__Page segmentation data__:
————————
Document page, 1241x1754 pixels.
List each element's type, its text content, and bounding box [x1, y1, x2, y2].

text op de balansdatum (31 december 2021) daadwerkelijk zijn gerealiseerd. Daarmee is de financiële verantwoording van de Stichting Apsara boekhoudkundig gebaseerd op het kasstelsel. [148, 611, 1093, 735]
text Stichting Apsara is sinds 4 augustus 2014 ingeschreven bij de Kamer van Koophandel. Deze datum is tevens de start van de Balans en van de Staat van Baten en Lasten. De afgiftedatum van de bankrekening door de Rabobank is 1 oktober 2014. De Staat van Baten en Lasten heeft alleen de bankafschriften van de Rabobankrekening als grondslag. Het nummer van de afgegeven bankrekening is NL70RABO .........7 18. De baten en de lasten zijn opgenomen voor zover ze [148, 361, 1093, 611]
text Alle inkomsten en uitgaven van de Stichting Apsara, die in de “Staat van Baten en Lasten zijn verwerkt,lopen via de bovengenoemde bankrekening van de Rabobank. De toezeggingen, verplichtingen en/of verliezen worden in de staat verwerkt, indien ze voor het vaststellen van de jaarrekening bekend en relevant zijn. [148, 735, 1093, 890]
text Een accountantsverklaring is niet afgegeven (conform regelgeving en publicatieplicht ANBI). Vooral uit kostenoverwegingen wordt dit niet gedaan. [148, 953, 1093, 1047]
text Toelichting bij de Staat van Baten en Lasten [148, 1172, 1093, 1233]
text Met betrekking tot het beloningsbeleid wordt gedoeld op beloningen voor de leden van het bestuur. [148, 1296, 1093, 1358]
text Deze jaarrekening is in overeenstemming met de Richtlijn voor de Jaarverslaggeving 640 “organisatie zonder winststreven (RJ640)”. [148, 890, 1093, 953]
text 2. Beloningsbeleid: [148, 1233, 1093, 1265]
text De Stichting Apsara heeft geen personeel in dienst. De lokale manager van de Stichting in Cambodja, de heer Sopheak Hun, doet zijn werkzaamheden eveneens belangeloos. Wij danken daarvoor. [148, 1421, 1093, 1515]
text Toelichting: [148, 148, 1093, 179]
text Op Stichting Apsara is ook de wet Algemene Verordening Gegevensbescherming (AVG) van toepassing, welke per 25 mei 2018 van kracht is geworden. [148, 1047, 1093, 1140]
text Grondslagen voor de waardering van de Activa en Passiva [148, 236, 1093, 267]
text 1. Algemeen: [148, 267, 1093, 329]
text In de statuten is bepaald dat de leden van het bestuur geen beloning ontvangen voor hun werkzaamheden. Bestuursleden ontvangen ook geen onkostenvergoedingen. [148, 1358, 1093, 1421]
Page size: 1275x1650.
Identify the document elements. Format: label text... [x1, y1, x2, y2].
————————
__EXERCISE DESCRIPTION__:
Determine how many lines in the records contain "Staat", and reply with the number only.

__RESPONSE AREA__:
3